[[ RECORDS FOR THIS EXERCISE open ]]

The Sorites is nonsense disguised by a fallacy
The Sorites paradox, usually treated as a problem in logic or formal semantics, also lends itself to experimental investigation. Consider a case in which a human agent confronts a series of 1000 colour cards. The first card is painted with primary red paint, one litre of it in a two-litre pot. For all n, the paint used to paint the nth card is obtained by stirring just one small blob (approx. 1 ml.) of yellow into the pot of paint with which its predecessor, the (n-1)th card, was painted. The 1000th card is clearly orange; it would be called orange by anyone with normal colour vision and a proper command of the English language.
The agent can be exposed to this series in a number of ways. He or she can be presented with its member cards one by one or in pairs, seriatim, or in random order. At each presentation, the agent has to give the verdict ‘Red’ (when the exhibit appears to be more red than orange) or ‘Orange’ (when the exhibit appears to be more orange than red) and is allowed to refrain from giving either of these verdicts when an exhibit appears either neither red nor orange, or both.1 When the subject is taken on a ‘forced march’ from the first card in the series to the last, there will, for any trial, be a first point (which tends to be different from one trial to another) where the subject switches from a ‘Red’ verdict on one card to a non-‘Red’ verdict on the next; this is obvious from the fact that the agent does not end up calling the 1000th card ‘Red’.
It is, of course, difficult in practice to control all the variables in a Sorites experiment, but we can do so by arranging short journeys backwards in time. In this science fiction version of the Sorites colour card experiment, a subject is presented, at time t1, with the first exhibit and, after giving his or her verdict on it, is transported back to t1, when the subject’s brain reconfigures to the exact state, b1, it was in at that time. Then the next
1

[[ RECORDS FOR THIS EXERCISE closed ]]
[[ RECORDS FOR THIS EXERCISE open ]]

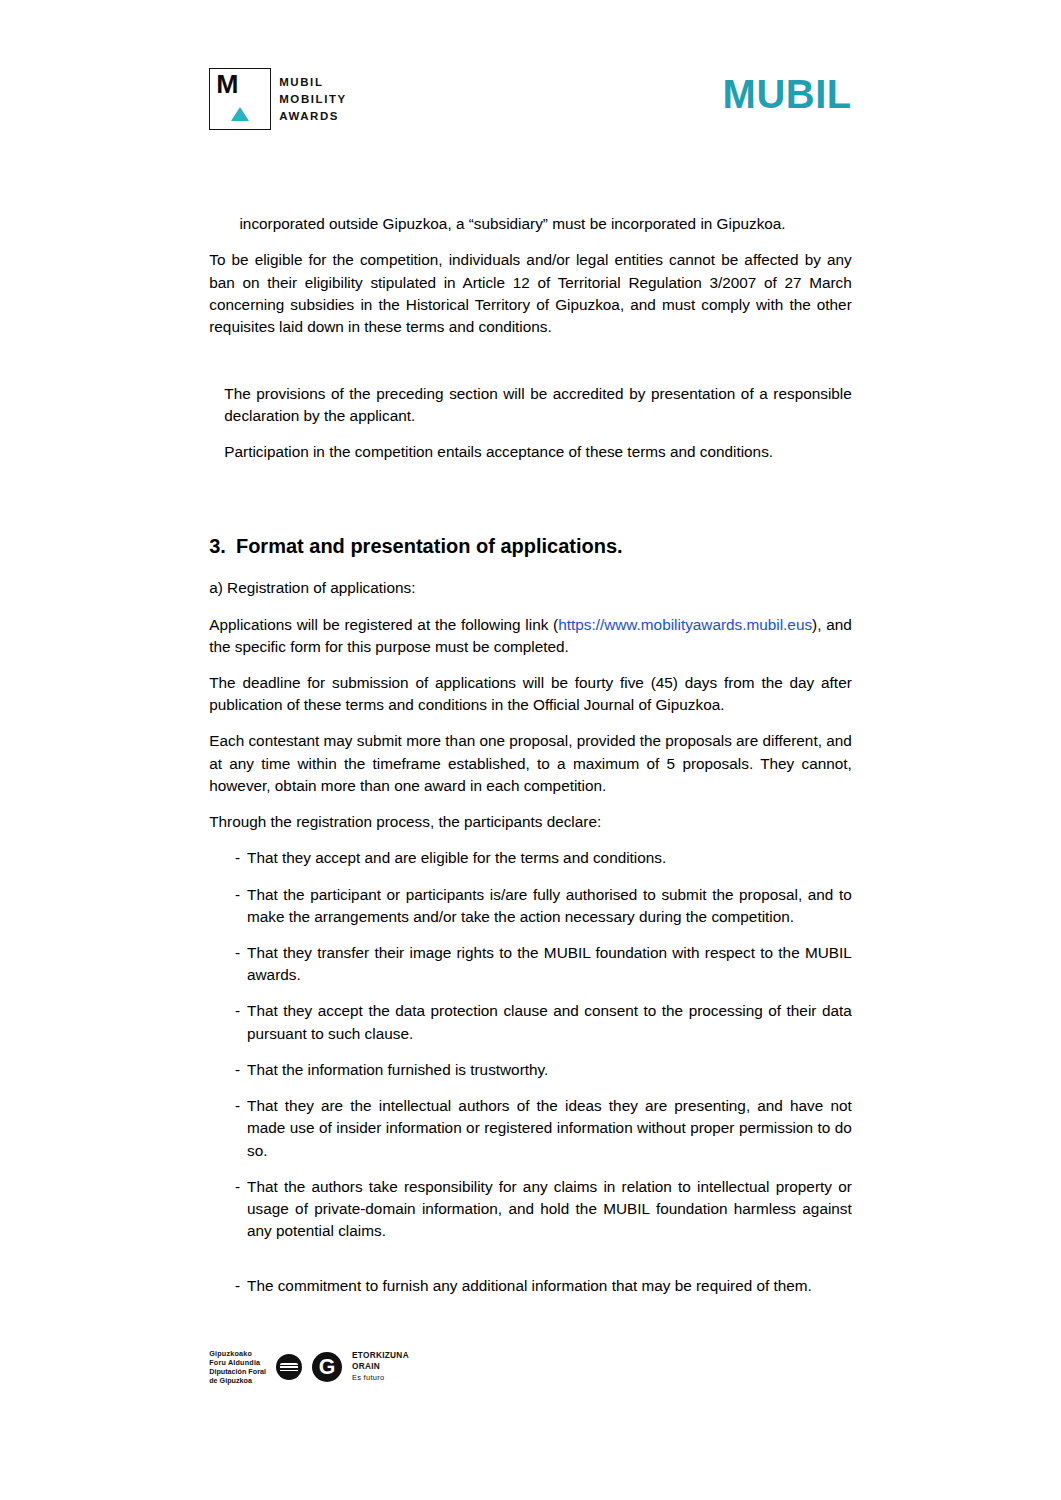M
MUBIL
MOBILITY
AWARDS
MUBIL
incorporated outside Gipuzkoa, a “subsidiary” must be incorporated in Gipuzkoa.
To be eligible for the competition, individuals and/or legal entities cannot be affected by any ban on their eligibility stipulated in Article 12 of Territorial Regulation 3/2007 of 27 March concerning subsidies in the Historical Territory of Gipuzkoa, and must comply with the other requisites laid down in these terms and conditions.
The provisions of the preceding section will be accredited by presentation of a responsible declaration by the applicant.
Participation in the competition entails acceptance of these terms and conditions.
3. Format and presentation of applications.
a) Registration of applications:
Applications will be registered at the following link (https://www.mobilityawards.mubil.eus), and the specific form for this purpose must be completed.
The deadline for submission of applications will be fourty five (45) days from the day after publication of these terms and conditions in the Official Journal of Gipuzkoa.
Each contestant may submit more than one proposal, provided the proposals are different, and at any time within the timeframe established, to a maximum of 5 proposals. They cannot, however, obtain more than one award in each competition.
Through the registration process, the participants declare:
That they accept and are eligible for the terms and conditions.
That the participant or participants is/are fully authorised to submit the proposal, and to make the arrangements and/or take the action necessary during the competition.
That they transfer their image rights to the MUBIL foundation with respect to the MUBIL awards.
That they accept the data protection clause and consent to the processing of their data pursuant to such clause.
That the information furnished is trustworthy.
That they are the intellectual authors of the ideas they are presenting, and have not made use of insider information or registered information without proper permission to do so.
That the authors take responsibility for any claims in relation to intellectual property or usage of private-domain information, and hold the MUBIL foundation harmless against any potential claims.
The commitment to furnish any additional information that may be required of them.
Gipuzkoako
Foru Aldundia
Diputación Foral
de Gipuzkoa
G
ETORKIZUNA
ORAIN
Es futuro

[[ RECORDS FOR THIS EXERCISE closed ]]

§ **TASK INSTRUCTIONS**
Write down, word for word, the lines above from the one containing "That they accept the" through the one containing "That the information", both ends included.

§ **SOLUTION FOR THIS EXERCISE**
That they accept the data protection clause and consent to the processing of their data pursuant to such clause.
That the information furnished is trustworthy.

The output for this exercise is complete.